Thursday, March 31, 2005

Testing
Testing on OS X is still impossible. The JVM always ends up dying somewhere in the process. I don't know any way around this, so for the moment I have to run all my tests on a Linux server. That's a little annoying, as I need to manually synch the files between my PowerBook and the server.

I'd love to find a small subset of tests that will run just the "store" tests, but for the moment I can't find it. At the moment I'm running the full suite in a scrollable window, so I can try and work out a containing target that might do the job for me. I haven't been able to do that before now, because I've used "screen" on the Linux server, and that loses the whole output buffer. And anyone who has ever looked inside the build.xml (and package build.xml files) from Kowari will know that it is not possible to work out what the necessary targets are for a single set of tests.

The test code also ended up more complex than I expected. This was because I hadn't really thought about every possibility for the data.

To start with, I wanted to check when the variables in the minuend and subtrahend had a null intersection, and also when they had intersections of 1 and 2 variables (and hope by induction that 3 or more would also work). I also wanted to check when the intersection equaled the minuend, and equaled the subtrahend, and then equaled both.

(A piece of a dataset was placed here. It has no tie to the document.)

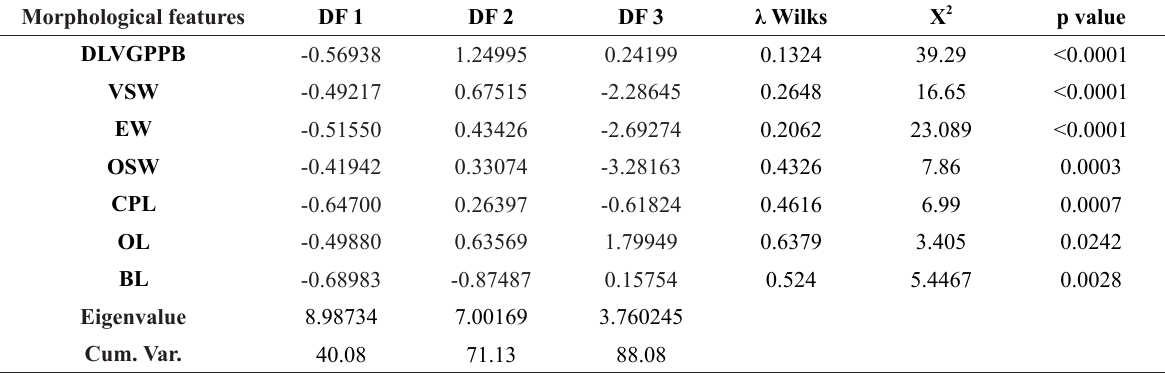
Canonical discriminant function coefficients of divergent morphological features among populations. Cumm. Var.: Cumulative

Once these parameters were set up, I then needed to consider the bindings. I needed to check when individual statements are removed, runs of statements are removed, statements at the beginning are removed, and statements at the end. I also need to check prefix matching on data that exists and does not exist, for most of the above conditions.

Finally, I ran into an interesting problem while comparing these tests to the UnboundJoin tests. This code makes a lot of use of unbound variables and the effect that they have on the results. I've tried to include several such tests for these as well, though their validity is going to depend on how well prefix matching works on the subtrahend.

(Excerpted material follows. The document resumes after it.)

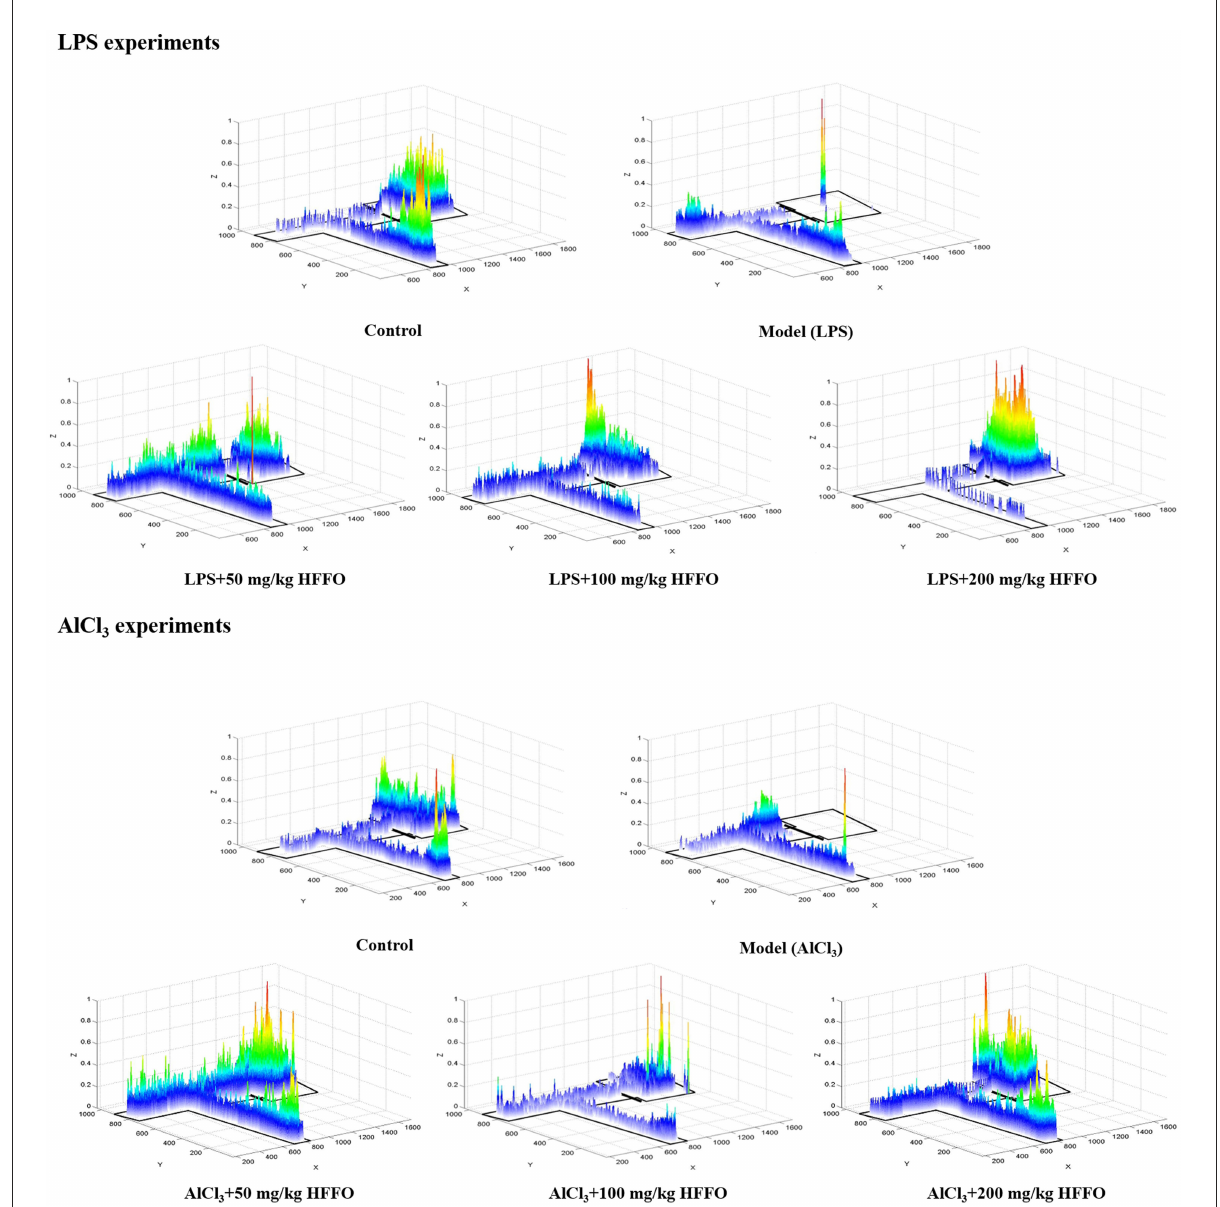
FIGURE2 Heatmaps of zebrafish activity in the T-maze on the fifth day. The X-axis and Y-axis in the figure represent the motion trajectory of zebrafish, while the Z-axis represents the residence time of zebrafish. The higher the Z-axis, the longer the residence time of zebrafish at a certain point.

Anyway, I've spent some of Tuesday, all of Wednesday and part of Thursday writing these tests. Last night and today has been spent fixing some of the bugs shown up, but I still have a few to go. While I'm still stuck running the full test suite on a remote server I'm spending a lot of time just waiting for it... hence this entry. I can't continue having a turnaround at this pace though, so I hope to improve the process on the next iteration.